AVAILABLE DATA:

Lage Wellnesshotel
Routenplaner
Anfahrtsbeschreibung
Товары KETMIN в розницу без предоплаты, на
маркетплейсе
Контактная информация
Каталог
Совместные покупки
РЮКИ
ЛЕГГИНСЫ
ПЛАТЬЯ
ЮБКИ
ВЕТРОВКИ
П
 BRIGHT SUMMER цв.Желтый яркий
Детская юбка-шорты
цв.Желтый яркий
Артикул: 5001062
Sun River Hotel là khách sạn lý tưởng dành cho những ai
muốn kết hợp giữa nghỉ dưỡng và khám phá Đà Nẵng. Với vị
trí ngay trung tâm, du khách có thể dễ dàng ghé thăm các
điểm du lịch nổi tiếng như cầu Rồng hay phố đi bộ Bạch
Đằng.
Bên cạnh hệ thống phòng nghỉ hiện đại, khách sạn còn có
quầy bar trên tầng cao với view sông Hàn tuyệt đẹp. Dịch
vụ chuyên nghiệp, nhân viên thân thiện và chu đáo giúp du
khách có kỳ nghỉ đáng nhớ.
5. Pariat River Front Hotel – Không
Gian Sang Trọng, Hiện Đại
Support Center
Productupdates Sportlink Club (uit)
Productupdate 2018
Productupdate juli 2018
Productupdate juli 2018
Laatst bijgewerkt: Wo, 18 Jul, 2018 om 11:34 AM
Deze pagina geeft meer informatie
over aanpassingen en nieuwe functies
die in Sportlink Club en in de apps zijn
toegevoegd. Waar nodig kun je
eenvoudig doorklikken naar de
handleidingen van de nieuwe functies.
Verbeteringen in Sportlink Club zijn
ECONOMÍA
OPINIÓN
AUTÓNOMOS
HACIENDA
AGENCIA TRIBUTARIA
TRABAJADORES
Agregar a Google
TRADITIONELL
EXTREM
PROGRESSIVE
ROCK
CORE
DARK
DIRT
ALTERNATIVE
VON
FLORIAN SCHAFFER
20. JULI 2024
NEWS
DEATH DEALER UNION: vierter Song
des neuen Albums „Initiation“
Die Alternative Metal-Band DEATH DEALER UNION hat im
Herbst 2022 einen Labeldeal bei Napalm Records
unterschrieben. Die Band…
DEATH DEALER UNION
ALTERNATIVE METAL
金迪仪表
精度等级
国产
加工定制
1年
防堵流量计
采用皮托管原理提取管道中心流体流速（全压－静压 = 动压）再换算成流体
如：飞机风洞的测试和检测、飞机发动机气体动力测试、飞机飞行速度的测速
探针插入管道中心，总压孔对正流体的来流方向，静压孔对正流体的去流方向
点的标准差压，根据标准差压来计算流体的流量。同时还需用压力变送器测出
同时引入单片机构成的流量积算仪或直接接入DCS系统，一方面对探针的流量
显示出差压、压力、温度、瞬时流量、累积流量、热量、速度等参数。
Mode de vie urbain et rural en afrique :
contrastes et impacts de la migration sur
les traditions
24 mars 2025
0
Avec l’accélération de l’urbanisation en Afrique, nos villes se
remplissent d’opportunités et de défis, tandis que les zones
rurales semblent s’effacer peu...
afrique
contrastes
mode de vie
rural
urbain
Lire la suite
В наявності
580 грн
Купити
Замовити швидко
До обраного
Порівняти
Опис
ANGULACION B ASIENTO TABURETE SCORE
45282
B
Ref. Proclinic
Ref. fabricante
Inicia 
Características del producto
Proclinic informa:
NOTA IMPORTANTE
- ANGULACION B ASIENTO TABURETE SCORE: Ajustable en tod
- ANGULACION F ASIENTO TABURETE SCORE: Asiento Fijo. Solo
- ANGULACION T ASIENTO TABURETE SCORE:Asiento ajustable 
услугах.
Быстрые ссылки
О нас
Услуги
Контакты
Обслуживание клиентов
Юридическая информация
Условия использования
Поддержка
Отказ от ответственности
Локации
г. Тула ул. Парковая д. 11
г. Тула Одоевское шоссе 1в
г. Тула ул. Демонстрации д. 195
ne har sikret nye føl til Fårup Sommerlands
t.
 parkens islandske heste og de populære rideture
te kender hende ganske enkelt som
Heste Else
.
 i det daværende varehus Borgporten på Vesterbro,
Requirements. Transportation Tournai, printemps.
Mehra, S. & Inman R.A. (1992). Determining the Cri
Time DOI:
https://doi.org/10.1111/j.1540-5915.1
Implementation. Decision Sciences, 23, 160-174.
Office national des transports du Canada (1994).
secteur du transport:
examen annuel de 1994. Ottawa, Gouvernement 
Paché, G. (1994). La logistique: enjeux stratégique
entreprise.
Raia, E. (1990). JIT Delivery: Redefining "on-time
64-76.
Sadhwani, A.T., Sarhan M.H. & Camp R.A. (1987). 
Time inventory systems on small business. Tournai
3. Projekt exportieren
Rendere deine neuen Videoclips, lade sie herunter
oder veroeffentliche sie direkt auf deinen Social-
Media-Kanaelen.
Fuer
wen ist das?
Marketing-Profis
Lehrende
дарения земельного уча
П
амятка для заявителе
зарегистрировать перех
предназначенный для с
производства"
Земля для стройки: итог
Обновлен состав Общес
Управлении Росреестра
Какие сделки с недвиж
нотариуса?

EXERCISE BRIEF: Quote the records above exactly, from the first line through the line containing "over aanpassingen en nieuwe functies", and nothing more.

RESPONSE TO THE EXERCISE:
Lage Wellnesshotel
Routenplaner
Anfahrtsbeschreibung
Товары KETMIN в розницу без предоплаты, на
маркетплейсе
Контактная информация
Каталог
Совместные покупки
РЮКИ
ЛЕГГИНСЫ
ПЛАТЬЯ
ЮБКИ
ВЕТРОВКИ
П
 BRIGHT SUMMER цв.Желтый яркий
Детская юбка-шорты
цв.Желтый яркий
Артикул: 5001062
Sun River Hotel là khách sạn lý tưởng dành cho những ai
muốn kết hợp giữa nghỉ dưỡng và khám phá Đà Nẵng. Với vị
trí ngay trung tâm, du khách có thể dễ dàng ghé thăm các
điểm du lịch nổi tiếng như cầu Rồng hay phố đi bộ Bạch
Đằng.
Bên cạnh hệ thống phòng nghỉ hiện đại, khách sạn còn có
quầy bar trên tầng cao với view sông Hàn tuyệt đẹp. Dịch
vụ chuyên nghiệp, nhân viên thân thiện và chu đáo giúp du
khách có kỳ nghỉ đáng nhớ.
5. Pariat River Front Hotel – Không
Gian Sang Trọng, Hiện Đại
Support Center
Productupdates Sportlink Club (uit)
Productupdate 2018
Productupdate juli 2018
Productupdate juli 2018
Laatst bijgewerkt: Wo, 18 Jul, 2018 om 11:34 AM
Deze pagina geeft meer informatie
over aanpassingen en nieuwe functies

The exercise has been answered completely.